- The records -
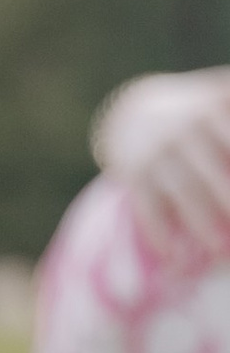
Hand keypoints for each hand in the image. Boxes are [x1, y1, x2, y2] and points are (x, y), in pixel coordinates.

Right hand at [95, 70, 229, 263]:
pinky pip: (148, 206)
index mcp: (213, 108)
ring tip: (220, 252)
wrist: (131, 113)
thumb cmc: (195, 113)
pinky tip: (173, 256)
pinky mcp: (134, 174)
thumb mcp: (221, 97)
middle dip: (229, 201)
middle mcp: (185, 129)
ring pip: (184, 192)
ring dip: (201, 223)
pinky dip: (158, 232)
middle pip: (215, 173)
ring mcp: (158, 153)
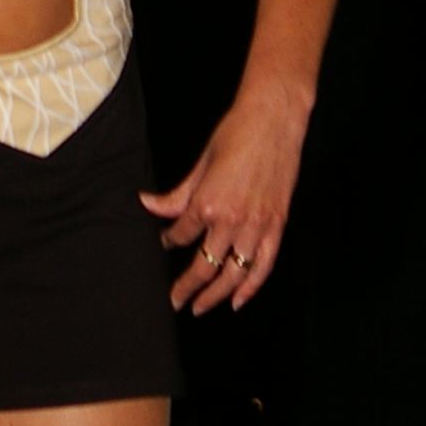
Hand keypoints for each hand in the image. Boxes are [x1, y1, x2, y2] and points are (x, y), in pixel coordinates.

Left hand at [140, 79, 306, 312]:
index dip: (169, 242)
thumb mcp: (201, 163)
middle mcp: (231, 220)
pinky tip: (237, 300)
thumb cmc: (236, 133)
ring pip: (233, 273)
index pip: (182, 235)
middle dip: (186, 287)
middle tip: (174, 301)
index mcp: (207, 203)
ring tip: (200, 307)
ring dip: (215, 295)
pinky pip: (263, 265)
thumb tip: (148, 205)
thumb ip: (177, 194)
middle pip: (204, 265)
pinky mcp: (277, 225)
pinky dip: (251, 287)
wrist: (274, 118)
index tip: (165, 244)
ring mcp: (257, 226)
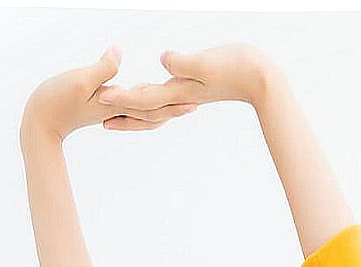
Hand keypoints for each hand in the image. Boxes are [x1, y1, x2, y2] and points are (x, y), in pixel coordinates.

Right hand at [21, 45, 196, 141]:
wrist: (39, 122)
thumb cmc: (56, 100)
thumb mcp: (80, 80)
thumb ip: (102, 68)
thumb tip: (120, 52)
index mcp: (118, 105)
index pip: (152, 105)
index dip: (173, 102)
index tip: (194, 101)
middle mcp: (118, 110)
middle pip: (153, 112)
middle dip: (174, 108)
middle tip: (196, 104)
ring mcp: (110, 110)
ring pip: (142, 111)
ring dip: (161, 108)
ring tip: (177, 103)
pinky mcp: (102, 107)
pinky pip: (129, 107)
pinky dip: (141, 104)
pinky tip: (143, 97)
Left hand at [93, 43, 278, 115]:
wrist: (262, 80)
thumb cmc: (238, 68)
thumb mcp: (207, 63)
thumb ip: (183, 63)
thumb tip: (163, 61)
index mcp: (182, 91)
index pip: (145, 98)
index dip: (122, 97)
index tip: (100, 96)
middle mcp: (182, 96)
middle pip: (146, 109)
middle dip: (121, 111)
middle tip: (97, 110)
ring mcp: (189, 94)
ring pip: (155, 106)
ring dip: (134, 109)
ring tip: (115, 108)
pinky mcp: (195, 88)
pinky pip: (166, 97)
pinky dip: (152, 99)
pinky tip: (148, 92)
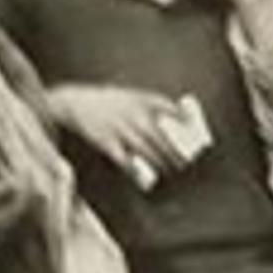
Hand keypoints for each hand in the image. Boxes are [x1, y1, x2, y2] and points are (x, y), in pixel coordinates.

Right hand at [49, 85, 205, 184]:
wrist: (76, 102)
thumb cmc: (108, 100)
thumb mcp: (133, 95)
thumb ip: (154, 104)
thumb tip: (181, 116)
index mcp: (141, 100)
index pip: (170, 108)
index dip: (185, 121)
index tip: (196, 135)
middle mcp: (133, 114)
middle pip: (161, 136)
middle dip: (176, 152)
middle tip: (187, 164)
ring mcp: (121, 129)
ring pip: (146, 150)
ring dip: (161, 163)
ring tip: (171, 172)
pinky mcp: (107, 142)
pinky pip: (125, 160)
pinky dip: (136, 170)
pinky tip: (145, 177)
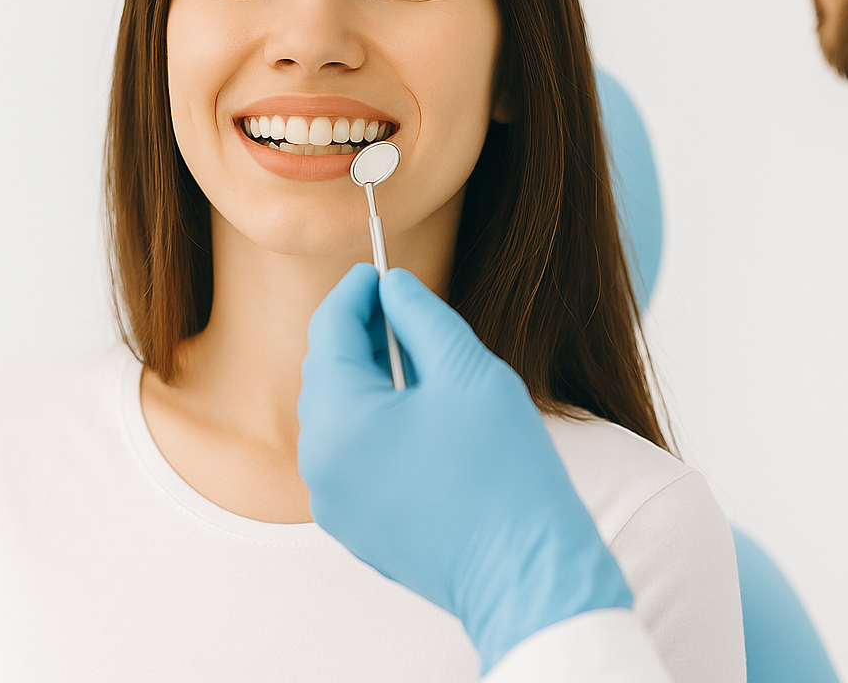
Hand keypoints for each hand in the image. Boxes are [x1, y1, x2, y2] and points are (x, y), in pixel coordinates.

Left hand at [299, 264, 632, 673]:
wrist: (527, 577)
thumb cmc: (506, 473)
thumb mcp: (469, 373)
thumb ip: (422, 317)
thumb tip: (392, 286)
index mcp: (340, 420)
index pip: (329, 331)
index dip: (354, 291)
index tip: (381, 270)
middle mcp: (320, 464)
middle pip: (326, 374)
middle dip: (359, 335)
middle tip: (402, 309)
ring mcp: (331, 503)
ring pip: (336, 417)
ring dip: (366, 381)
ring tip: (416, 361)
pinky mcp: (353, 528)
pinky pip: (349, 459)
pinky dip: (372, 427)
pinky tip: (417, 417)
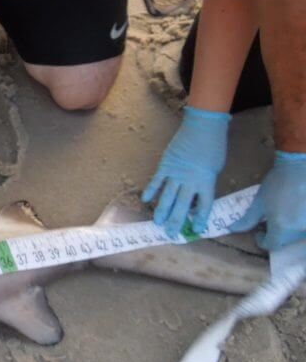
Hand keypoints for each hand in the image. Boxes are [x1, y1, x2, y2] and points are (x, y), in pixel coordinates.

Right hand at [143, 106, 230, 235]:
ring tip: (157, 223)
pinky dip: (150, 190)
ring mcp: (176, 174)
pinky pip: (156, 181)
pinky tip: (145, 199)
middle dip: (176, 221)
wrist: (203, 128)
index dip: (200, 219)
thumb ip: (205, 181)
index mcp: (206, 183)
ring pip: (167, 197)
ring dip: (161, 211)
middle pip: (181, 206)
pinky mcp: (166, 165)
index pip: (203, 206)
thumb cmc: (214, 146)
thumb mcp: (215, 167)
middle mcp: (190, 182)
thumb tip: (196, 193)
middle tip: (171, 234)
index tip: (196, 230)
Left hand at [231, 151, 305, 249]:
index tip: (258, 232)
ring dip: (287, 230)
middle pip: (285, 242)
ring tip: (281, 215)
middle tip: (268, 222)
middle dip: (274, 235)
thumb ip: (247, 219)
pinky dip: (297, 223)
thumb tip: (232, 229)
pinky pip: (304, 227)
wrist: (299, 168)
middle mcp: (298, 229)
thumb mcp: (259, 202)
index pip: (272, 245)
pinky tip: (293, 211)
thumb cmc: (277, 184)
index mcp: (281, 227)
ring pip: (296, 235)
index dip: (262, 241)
...
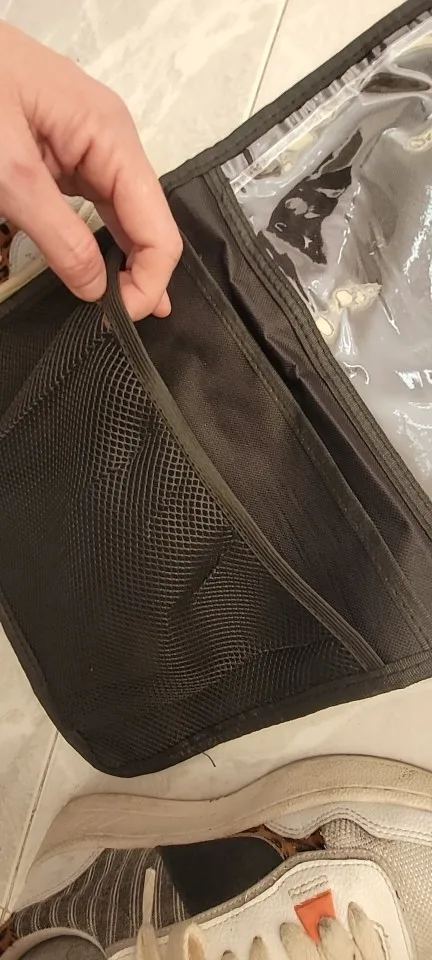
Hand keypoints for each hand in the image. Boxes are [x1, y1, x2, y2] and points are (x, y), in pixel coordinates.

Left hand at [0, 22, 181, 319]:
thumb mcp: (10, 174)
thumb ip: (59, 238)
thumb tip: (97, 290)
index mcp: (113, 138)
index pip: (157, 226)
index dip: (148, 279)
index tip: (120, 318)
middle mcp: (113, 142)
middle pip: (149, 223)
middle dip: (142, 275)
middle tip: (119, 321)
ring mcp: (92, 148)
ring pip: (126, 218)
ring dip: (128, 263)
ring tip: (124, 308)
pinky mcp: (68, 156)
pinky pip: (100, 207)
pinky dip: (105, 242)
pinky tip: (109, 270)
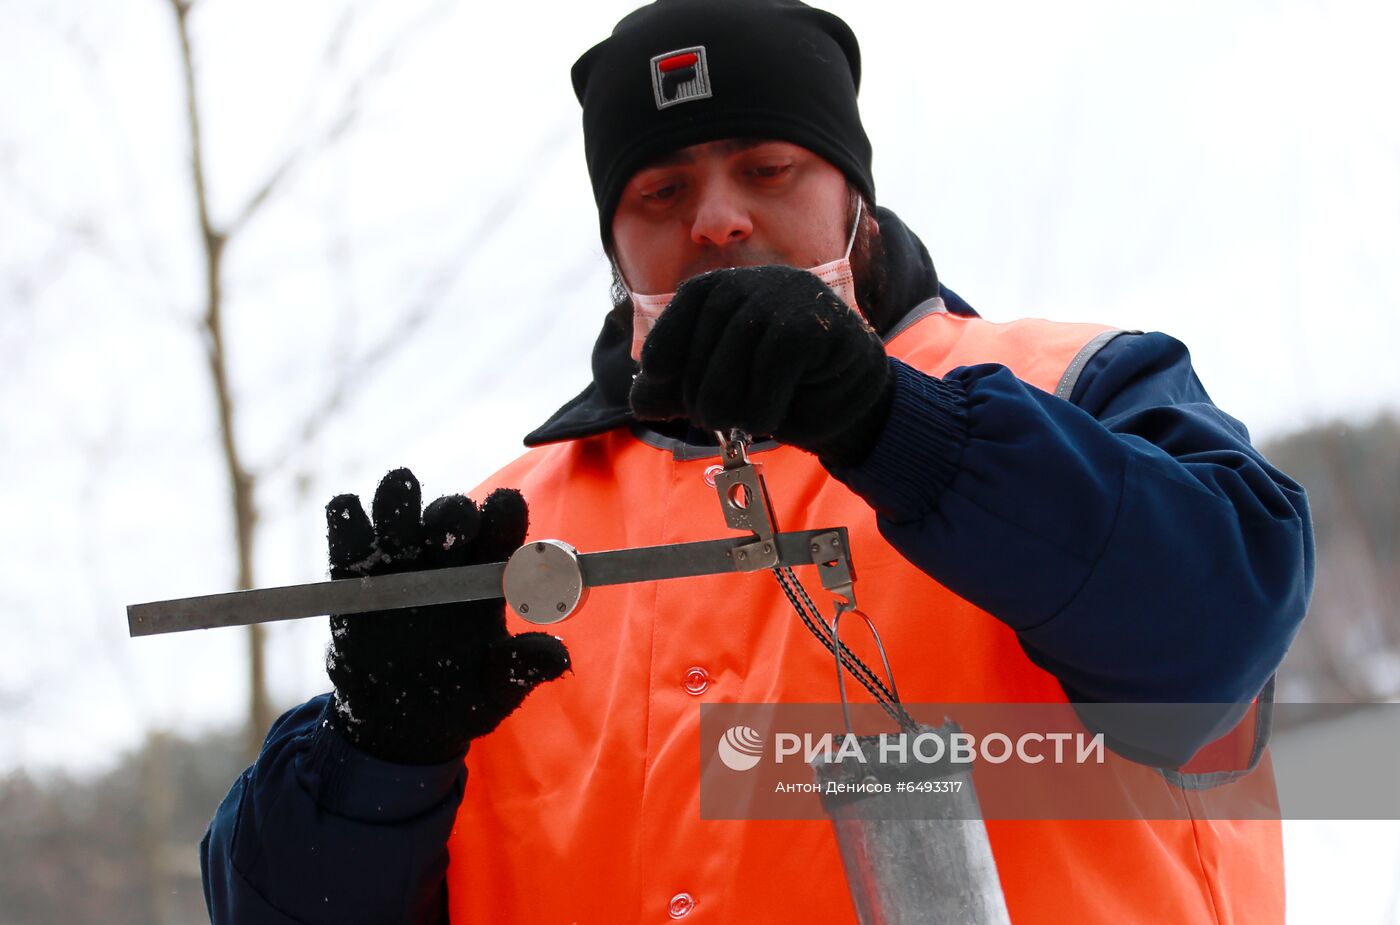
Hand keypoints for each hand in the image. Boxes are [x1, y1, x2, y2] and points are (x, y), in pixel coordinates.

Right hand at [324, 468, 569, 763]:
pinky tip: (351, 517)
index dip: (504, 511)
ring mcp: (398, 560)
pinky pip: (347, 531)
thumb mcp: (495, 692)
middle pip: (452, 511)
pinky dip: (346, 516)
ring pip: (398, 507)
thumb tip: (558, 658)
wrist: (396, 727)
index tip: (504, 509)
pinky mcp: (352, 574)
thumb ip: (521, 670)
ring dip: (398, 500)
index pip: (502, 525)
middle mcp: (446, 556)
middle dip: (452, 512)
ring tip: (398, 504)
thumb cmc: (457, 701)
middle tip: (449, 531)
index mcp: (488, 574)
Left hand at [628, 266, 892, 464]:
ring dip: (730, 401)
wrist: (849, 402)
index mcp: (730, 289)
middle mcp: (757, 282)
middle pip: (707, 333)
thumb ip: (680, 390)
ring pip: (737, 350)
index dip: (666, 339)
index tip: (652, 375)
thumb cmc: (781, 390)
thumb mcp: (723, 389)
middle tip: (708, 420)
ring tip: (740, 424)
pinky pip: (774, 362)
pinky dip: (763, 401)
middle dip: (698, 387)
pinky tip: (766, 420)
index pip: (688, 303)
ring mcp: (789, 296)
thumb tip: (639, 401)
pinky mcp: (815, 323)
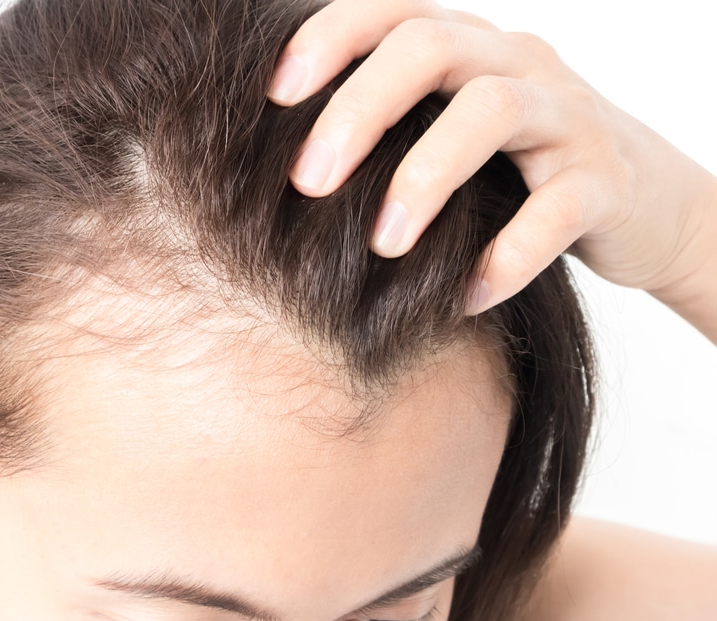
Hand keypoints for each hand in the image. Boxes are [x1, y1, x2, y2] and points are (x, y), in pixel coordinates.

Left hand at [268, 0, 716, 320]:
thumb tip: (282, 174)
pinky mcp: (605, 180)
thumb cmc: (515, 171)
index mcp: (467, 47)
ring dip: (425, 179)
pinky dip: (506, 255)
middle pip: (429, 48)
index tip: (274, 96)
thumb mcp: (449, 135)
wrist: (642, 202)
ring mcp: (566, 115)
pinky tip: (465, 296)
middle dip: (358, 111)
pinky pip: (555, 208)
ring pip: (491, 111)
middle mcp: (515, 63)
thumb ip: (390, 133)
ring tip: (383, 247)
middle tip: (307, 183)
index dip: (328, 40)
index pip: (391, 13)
--
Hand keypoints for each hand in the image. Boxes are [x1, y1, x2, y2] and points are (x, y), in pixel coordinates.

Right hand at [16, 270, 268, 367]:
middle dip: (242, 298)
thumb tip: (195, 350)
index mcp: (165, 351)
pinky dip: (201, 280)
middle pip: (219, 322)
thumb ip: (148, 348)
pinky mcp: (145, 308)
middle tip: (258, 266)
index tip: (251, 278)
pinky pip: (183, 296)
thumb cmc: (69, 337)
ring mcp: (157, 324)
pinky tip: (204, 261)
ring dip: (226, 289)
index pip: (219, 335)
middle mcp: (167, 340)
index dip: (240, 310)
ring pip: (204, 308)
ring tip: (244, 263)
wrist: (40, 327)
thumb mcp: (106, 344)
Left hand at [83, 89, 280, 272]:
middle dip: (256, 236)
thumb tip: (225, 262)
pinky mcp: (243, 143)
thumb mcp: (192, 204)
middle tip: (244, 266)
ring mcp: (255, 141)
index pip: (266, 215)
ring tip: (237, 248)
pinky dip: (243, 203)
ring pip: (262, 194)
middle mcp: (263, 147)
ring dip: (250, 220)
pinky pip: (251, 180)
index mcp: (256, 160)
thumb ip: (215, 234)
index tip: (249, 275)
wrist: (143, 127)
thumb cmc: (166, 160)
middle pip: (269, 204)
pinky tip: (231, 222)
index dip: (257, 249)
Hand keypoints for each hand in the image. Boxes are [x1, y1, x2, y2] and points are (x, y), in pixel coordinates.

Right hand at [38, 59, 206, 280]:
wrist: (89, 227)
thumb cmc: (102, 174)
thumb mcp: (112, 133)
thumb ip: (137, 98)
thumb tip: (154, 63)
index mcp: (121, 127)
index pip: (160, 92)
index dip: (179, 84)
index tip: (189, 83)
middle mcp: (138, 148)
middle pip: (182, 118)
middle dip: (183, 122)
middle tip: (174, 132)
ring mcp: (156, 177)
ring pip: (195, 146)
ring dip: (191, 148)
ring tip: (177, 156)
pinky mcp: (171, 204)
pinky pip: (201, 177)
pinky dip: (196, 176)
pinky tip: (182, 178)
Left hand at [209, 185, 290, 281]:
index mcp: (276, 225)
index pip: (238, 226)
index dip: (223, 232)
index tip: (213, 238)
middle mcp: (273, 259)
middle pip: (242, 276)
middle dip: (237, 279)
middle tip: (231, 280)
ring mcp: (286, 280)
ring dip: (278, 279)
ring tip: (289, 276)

- Exercise details -
Using the data above, reproduce exactly the lines from the line that contains "ring mcp: (566, 115)" through the line that contains "index pip: (391, 13)", including both.

- Task solution -
ring mcp: (566, 115)
pinky tip: (465, 296)
middle dip: (358, 111)
pinky pip: (555, 208)
ring pip: (491, 111)
middle mcp: (515, 63)
thumb ip: (390, 133)
ring tip: (383, 247)
middle tip: (307, 183)
index dip: (328, 40)
index pip: (391, 13)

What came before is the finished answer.